Reality Check: Are official GDP forecasts too gloomy?
Following the Office for Budget Responsibility's economic forecasts, which accompanied the Autumn Statement, Iain Duncan Smith accused the official forecaster of "utter doom and gloom".
Is that fair?
There were particular challenges in making these forecasts, which we have discussed before, involving having to make forecasts for the economy post-Brexit without having any idea of the government's negotiating position.
As such, while some aspects of economic forecasting just involve sticking numbers into economic models, there are also some judgements to be made, so it's worth looking at the OBR's record so far to see if it has been gloomy.
The OBR has published 15 sets of Economic and Fiscal Outlooks since its first one in June 2010.
Let's start by looking at the forecasts for economic growth, measured by growth in GDP.
The number of times that the OBR has cut its GDP forecasts is equal to the number of times it raised them or left them unchanged, which does not suggest a bias either towards optimism or gloominess.
But there is a different picture if you compare the first or second forecasts that the OBR makes for a particular year with the final forecast it makes for that year.
As an example, the chart above shows all of the forecasts that the OBR made for growth for the whole of 2016.
It turns out that the OBR's first and second forecasts for GDP or borrowing have always been higher than its final one - every time it turns out that the initial forecasts are too optimistic.
There is one exception to that, which is the figures for 2010, but that's barely a forecast because by the time the OBR made its first forecast 2010 was almost half-way through.
Does that mean that the OBR is institutionally optimistic?
It's an important question, because the first estimates are the ones for which the OBR has the least data and is using the most judgement.
It may not be a question of optimism - forecasts more than a few years out will often predict a return to "normal" levels of growth or borrowing, but several of the years since 2010 have been far worse than normal, which you would expect to make the OBR look optimistic.

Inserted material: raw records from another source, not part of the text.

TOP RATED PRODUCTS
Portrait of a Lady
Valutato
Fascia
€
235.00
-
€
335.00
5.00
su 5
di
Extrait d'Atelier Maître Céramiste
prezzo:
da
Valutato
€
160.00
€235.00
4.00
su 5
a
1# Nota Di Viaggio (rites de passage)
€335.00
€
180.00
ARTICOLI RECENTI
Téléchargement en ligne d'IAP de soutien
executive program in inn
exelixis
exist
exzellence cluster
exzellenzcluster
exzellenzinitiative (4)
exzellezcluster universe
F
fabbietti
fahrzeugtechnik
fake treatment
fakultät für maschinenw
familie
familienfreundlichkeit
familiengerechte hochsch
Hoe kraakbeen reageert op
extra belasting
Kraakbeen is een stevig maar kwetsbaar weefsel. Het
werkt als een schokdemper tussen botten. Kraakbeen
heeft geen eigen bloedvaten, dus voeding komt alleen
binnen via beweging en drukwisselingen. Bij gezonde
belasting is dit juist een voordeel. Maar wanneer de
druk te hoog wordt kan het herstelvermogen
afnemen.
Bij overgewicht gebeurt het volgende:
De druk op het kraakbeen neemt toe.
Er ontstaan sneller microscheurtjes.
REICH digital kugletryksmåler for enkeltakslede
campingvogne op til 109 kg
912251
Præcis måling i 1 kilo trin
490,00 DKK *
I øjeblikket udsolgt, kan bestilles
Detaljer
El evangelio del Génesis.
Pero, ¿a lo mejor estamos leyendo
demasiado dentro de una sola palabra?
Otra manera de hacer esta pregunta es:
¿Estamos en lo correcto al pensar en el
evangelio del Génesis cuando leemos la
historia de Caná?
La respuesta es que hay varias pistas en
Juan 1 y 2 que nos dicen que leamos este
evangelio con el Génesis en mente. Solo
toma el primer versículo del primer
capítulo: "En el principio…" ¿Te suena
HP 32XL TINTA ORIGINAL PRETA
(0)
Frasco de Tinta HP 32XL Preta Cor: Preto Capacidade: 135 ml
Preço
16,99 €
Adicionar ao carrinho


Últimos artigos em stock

Part of this is because forecasts are often based on the idea of economic shocks being temporary - if that is not the case then the return to normal will be at least delayed.
One of the biggest factors in this is productivity - the OBR still cites productivity as the biggest risk to its forecasts and it could be argued that the persistent failure of UK productivity to return to "normal" levels is to blame for GDP being lower than the OBR expected early on.
The OBR itself does this sort of exercise - this is its graph showing the extent of the differences between its first set of forecasts from June 2010 and what actually happened from its latest forecast evaluation report.
It is clear, as the OBR said in its report, that economic growth has "repeatedly disappointed relative to forecast" in an economy that has been "stronger than expected in employment terms, but weaker in terms of earnings and productivity growth".
So the OBR certainly does not have a record of being too gloomy - if anything it is optimistic, although that may just be a result of the unusual sort of economy it has been asked to assess.